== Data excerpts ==
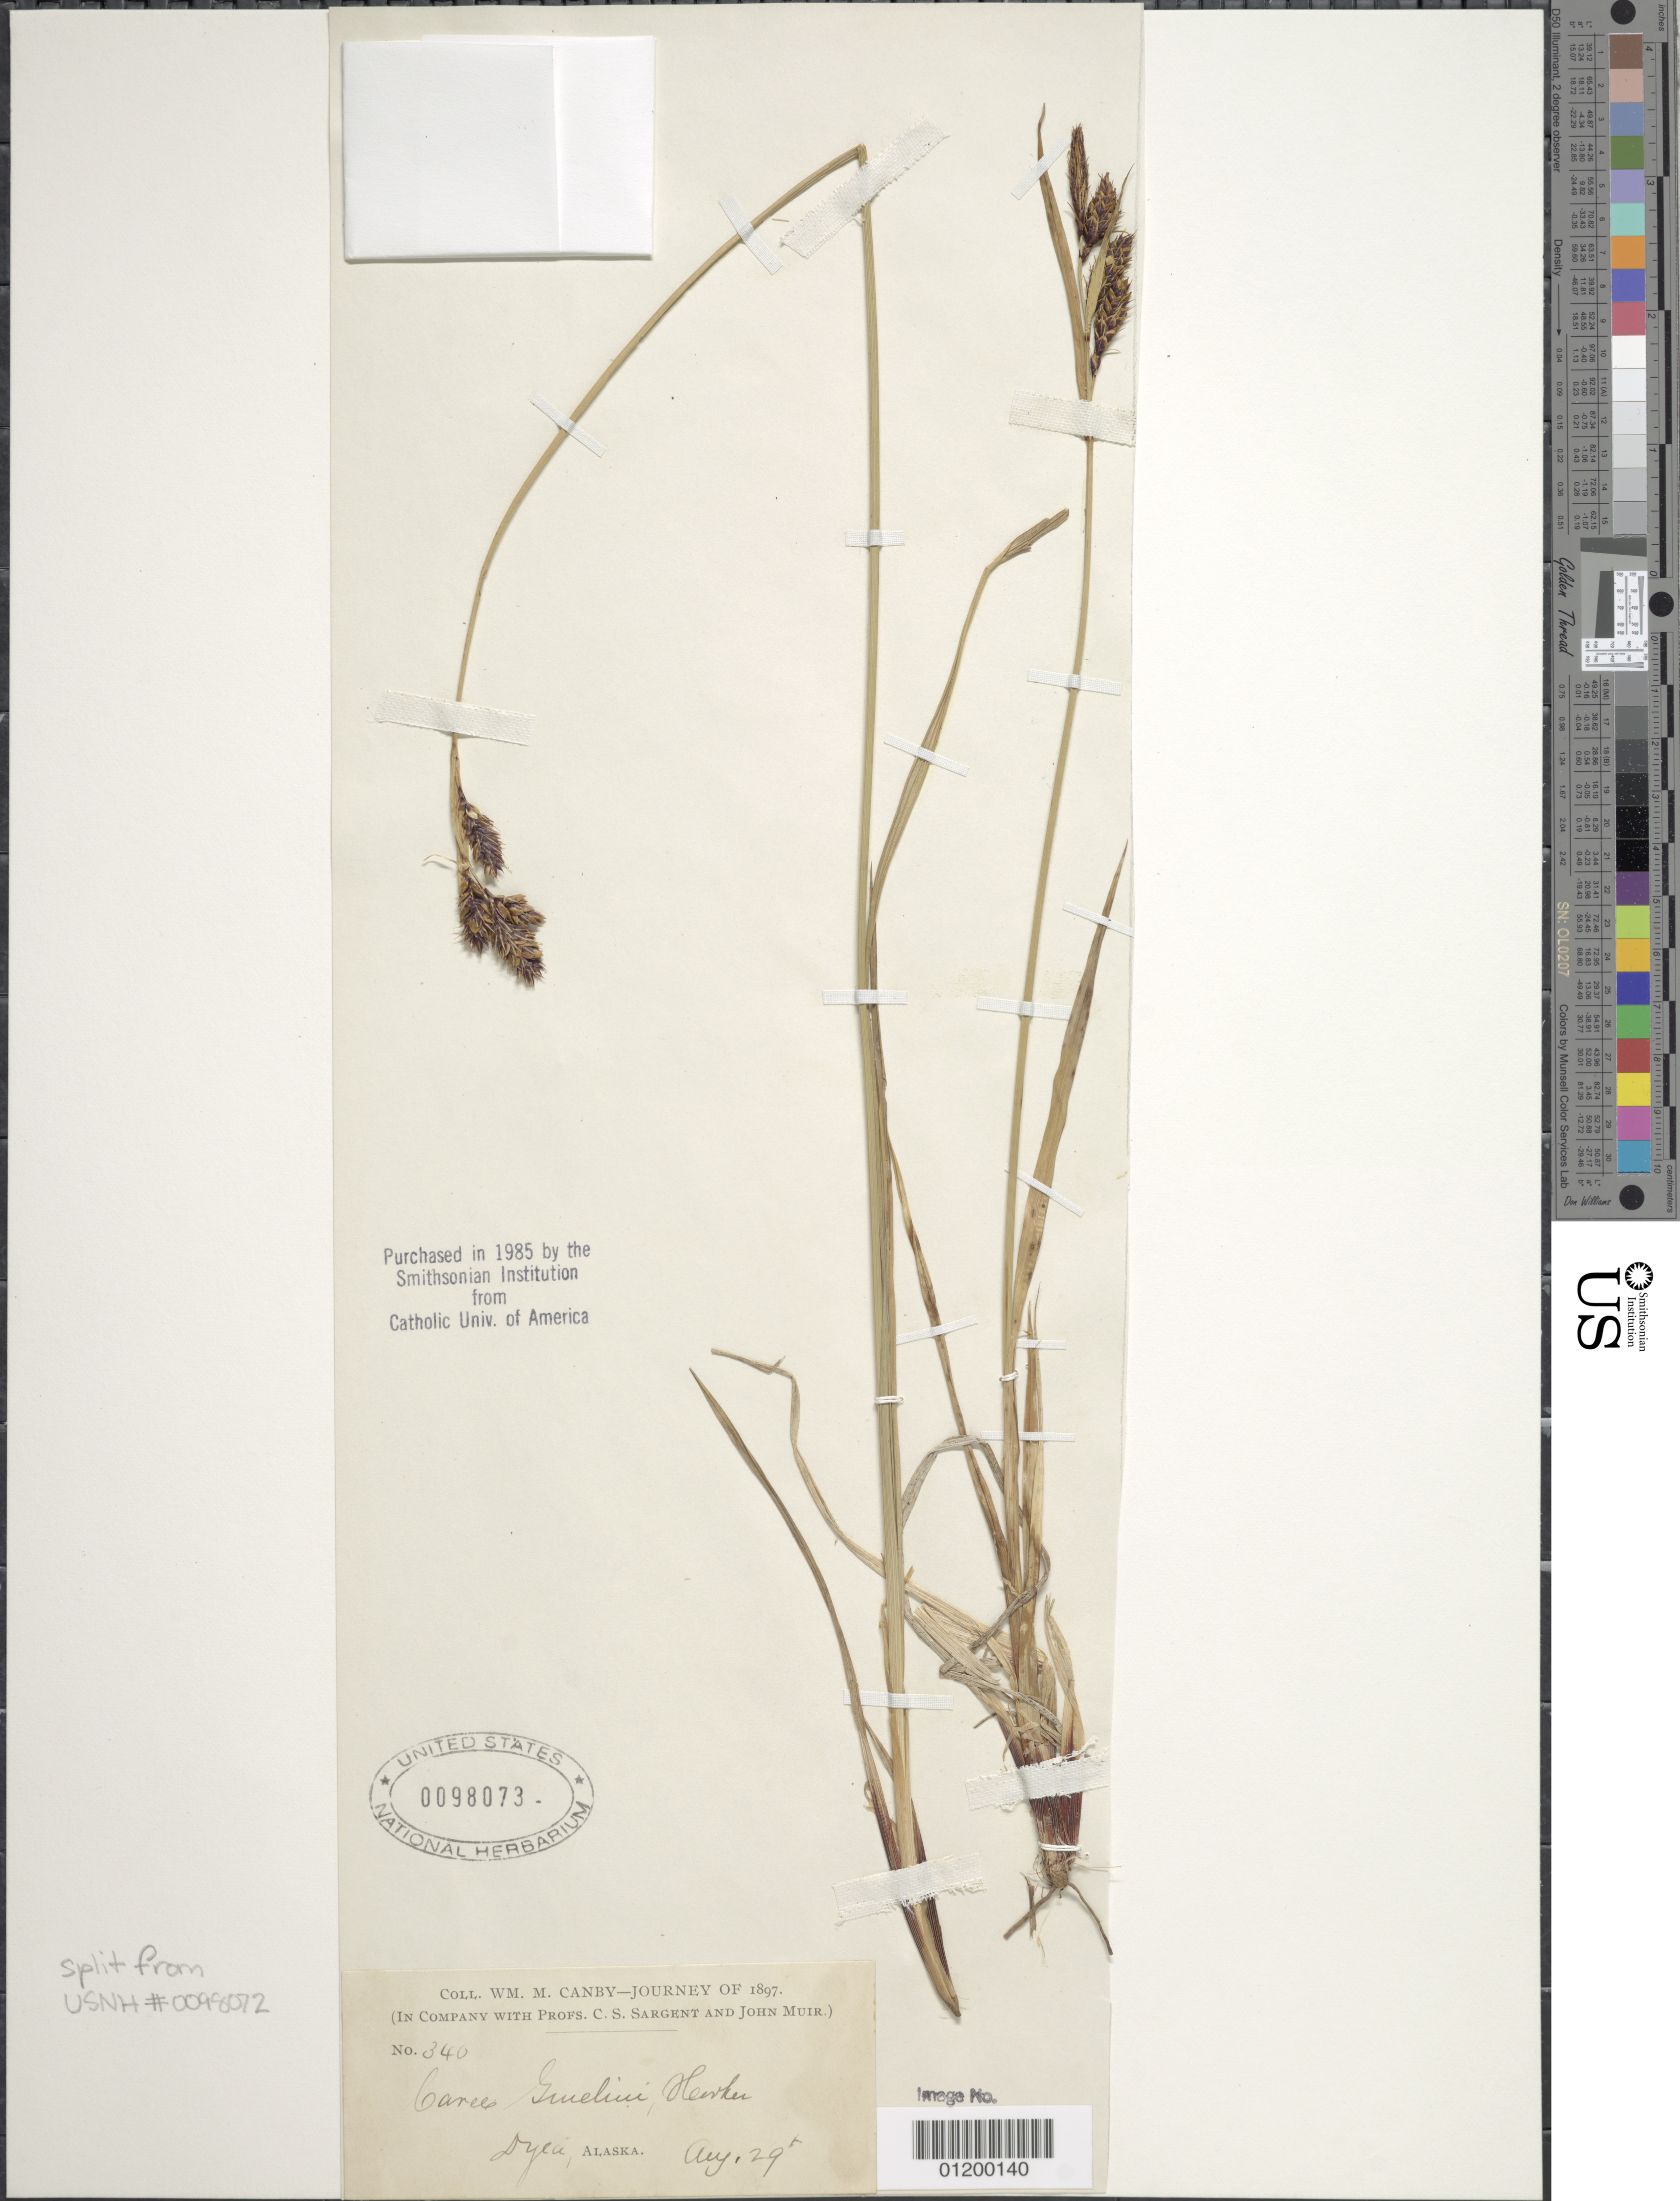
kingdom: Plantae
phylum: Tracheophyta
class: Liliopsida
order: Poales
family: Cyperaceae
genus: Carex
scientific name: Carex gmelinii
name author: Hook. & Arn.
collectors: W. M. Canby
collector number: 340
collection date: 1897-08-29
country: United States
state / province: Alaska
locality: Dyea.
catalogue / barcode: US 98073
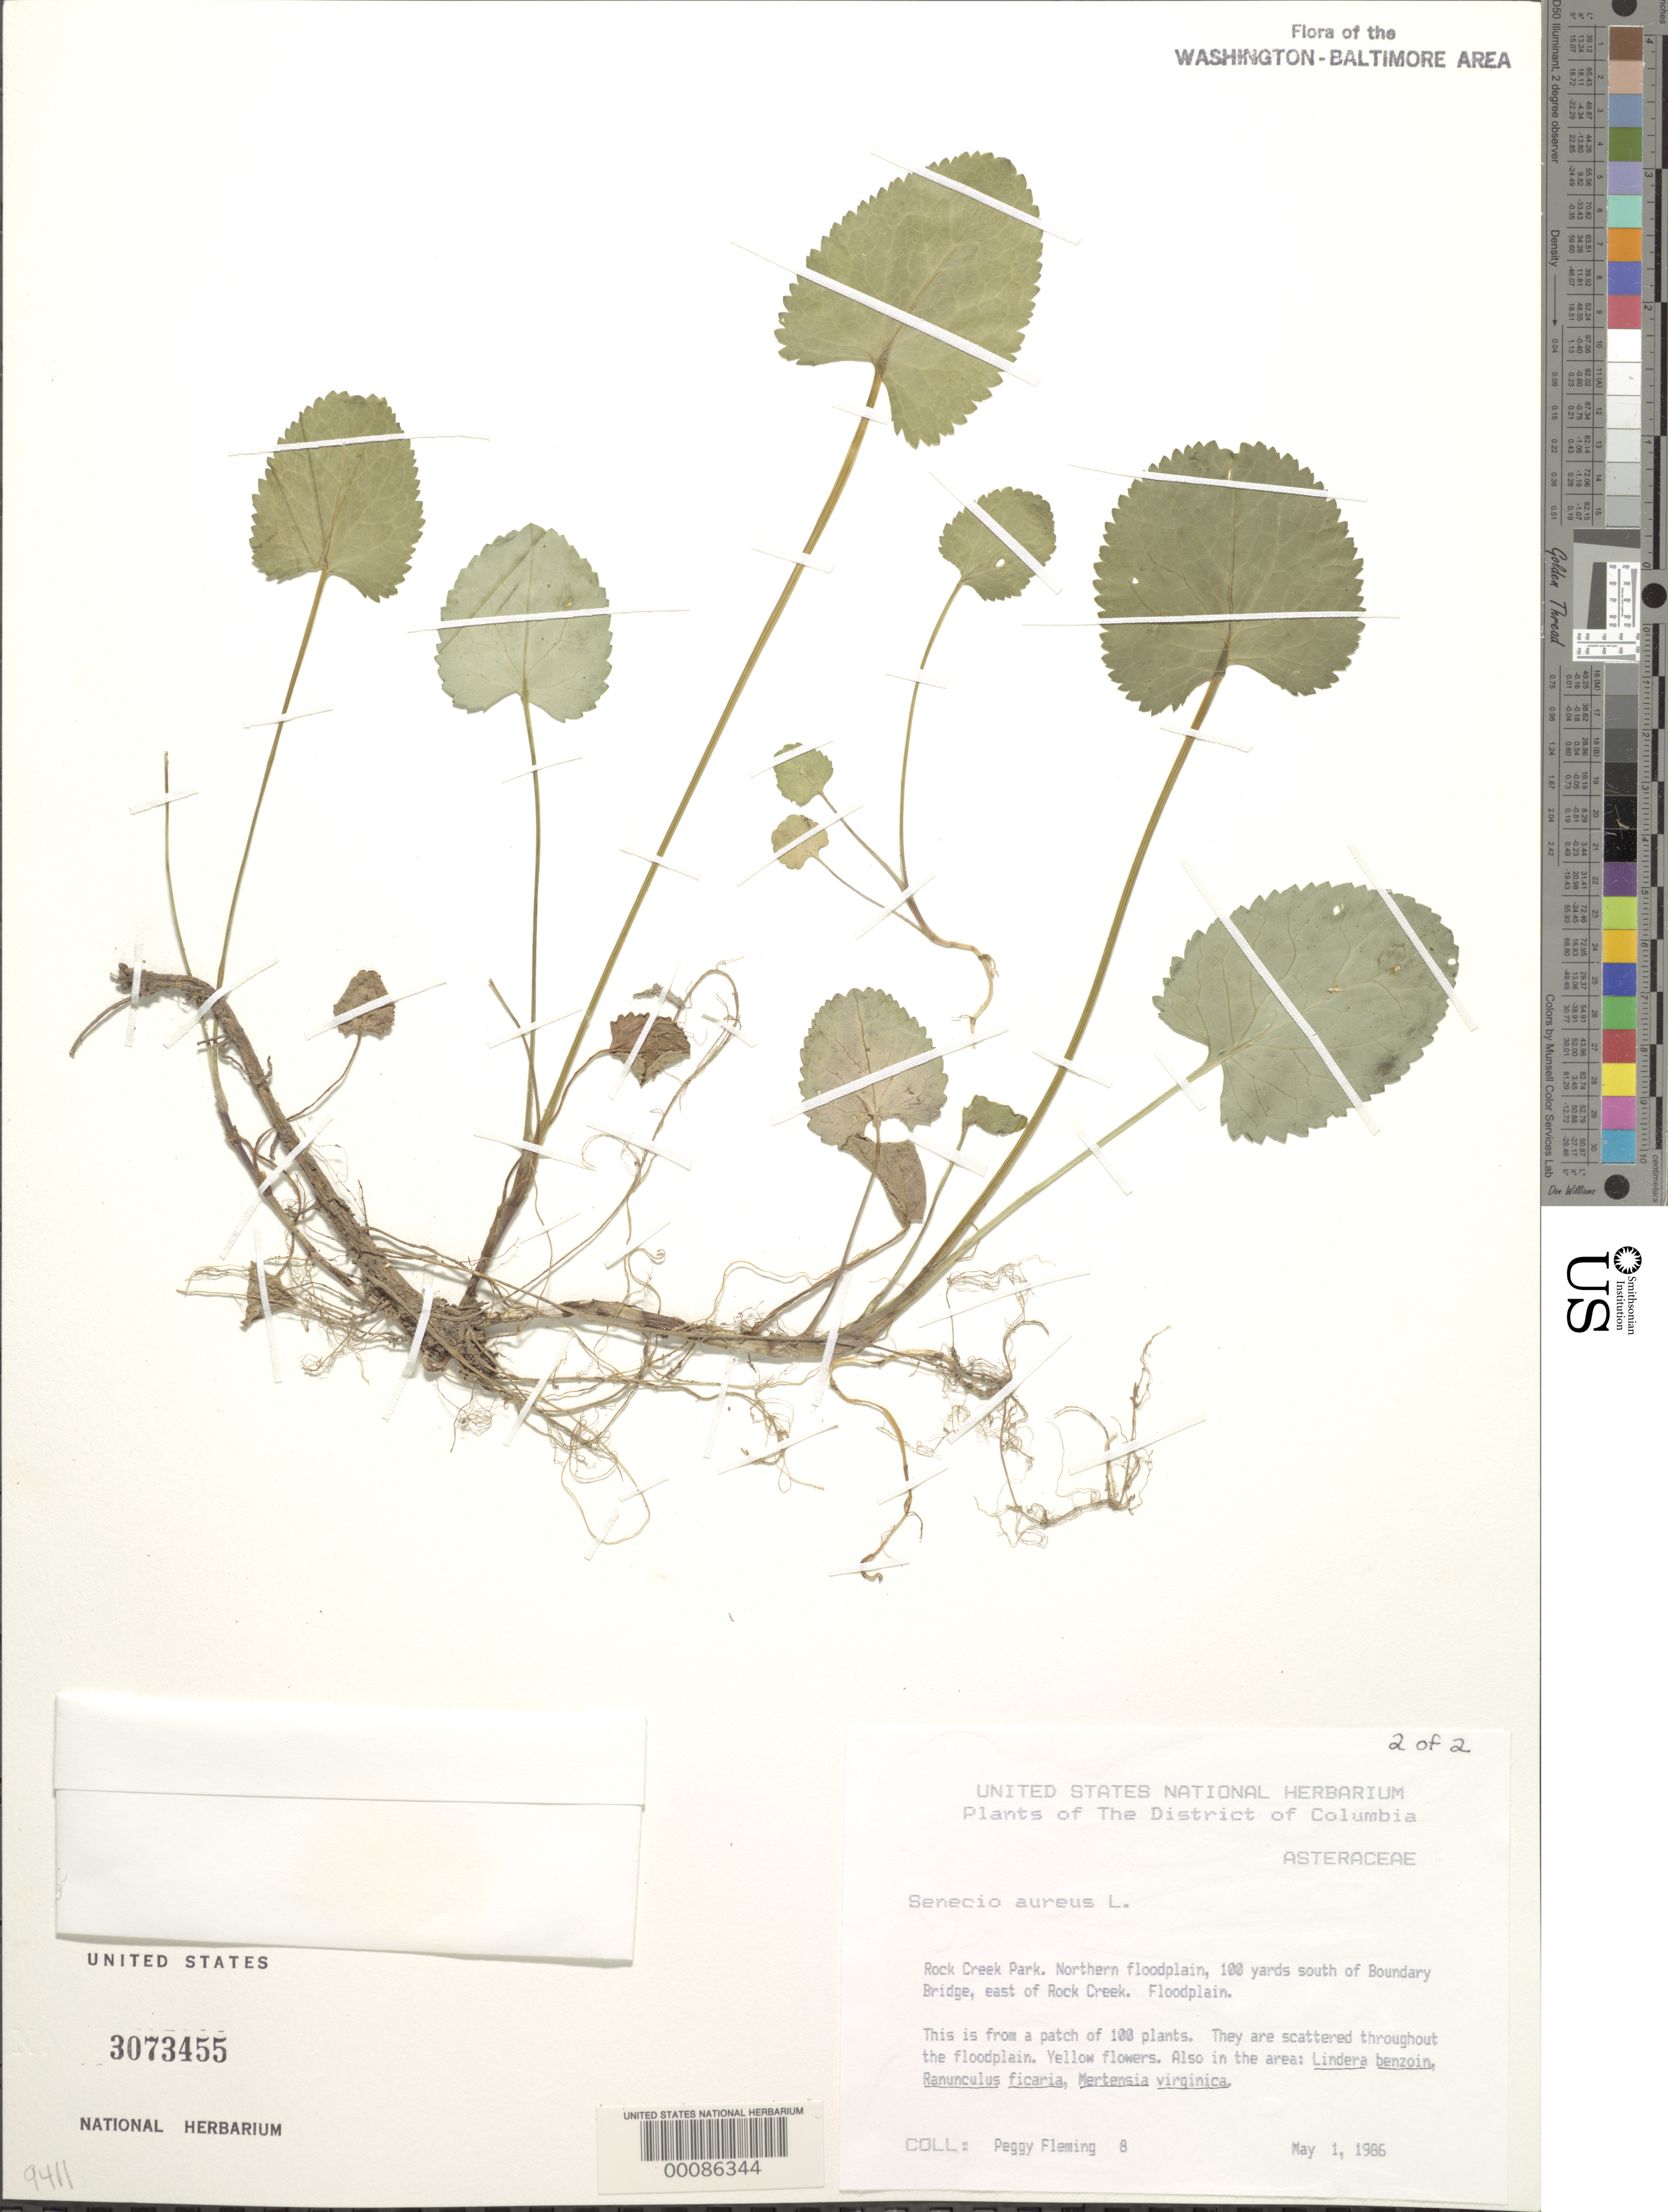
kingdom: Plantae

== Problem to solve ==
Copy the items from the line containing "name author: Hook. & Arn." through the end of the items, including both ends, and omit the pictures.

== Expected answer ==
name author: Hook. & Arn.
collectors: W. M. Canby
collector number: 340
collection date: 1897-08-29
country: United States
state / province: Alaska
locality: Dyea.
catalogue / barcode: US 98073
kingdom: Plantae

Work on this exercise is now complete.